Information supplied |
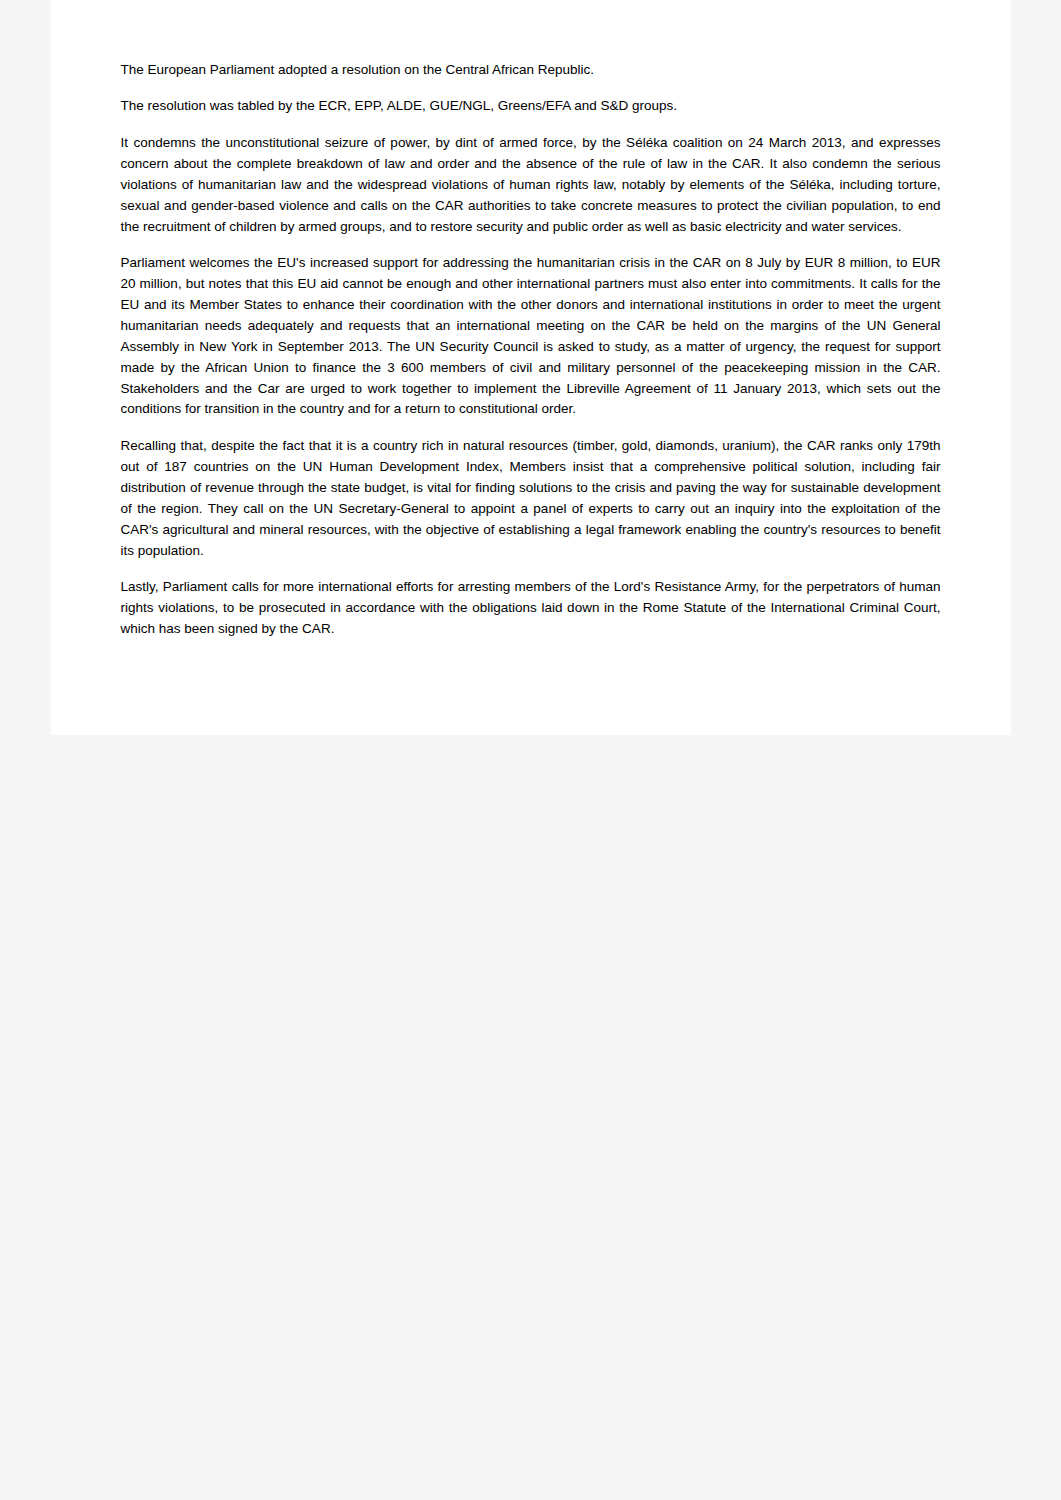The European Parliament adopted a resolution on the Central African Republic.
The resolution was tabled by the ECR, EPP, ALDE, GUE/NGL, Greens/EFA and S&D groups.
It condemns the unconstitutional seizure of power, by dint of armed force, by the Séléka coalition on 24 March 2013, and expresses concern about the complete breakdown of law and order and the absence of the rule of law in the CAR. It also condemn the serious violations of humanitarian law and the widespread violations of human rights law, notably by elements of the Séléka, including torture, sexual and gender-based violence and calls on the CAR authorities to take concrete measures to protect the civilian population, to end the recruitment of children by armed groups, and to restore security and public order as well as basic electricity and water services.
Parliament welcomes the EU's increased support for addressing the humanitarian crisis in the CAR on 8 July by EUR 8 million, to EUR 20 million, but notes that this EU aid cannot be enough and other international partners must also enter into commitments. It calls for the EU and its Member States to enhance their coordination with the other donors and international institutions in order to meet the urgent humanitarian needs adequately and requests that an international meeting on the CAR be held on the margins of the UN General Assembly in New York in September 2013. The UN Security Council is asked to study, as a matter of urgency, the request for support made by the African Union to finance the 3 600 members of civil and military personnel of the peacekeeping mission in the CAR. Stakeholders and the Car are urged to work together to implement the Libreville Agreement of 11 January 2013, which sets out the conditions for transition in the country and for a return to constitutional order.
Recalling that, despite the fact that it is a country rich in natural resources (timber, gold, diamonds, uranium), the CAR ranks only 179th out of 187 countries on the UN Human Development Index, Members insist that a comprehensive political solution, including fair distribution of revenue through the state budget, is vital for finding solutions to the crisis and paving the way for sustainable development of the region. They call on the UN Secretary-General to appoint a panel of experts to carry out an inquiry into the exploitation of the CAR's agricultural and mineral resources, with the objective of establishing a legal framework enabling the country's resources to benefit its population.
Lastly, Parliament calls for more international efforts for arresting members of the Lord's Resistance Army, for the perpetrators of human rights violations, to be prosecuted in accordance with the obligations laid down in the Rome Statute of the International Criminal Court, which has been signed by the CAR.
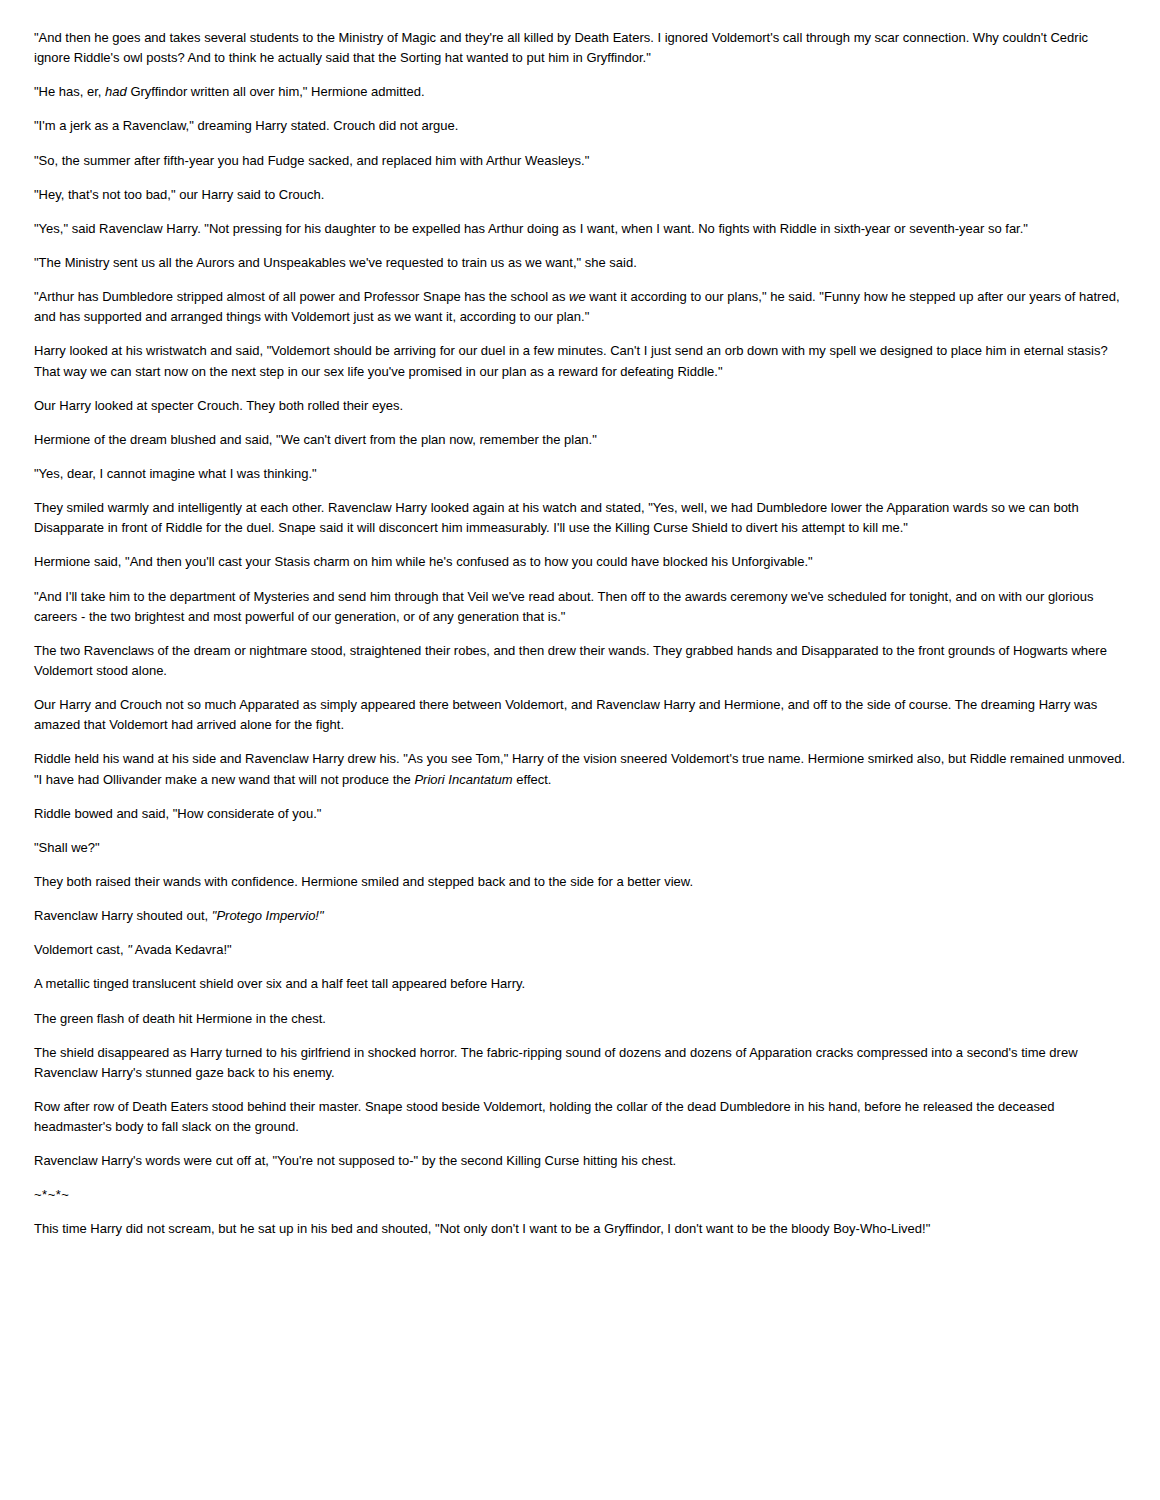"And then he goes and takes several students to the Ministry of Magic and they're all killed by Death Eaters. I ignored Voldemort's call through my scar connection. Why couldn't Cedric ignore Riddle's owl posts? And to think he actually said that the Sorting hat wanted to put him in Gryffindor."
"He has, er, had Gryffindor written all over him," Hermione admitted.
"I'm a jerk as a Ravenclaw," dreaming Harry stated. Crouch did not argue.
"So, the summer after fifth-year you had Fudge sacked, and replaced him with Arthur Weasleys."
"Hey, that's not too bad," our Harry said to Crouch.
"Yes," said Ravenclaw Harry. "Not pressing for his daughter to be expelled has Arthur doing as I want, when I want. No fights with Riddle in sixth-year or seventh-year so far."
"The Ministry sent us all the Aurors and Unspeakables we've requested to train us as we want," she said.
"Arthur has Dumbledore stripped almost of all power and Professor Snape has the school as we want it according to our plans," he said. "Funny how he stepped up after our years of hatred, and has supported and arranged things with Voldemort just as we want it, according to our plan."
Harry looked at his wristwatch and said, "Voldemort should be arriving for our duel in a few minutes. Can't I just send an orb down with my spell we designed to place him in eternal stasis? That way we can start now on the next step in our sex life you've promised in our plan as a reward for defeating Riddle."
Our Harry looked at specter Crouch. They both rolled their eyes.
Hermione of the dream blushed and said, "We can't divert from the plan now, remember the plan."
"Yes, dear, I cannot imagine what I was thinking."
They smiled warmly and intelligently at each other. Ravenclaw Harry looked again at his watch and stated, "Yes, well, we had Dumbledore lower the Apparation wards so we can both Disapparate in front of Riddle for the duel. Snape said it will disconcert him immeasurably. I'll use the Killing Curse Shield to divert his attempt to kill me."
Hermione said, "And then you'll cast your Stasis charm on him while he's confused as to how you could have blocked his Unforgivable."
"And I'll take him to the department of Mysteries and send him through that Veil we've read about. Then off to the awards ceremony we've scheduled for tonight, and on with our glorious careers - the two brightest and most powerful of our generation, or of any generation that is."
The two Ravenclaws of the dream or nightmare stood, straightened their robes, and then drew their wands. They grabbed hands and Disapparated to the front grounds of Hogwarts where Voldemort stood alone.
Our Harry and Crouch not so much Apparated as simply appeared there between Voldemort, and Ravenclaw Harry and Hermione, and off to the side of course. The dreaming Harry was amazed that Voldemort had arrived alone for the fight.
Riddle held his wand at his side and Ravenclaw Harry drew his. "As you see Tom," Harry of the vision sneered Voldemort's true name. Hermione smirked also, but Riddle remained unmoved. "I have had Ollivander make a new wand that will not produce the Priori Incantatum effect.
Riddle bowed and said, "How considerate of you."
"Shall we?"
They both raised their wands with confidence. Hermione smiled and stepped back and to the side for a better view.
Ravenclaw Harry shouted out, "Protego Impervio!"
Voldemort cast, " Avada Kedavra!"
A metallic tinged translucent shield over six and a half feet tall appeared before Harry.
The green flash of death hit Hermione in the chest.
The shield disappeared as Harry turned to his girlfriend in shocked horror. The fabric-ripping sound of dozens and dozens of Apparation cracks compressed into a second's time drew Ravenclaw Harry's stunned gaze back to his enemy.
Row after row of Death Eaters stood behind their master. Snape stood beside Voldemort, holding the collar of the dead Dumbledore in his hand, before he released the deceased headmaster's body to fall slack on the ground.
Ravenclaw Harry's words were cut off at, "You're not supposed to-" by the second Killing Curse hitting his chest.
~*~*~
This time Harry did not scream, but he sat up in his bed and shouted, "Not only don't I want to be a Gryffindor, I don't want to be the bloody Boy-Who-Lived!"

Work instruction |
Repeat the listing above from its first line through the line that contains "It condemns the", both included, and nothing more. Drop the pictures.

Finished exercise |
The European Parliament adopted a resolution on the Central African Republic.
The resolution was tabled by the ECR, EPP, ALDE, GUE/NGL, Greens/EFA and S&D groups.
It condemns the unconstitutional seizure of power, by dint of armed force, by the Séléka coalition on 24 March 2013, and expresses concern about the complete breakdown of law and order and the absence of the rule of law in the CAR. It also condemn the serious violations of humanitarian law and the widespread violations of human rights law, notably by elements of the Séléka, including torture, sexual and gender-based violence and calls on the CAR authorities to take concrete measures to protect the civilian population, to end the recruitment of children by armed groups, and to restore security and public order as well as basic electricity and water services.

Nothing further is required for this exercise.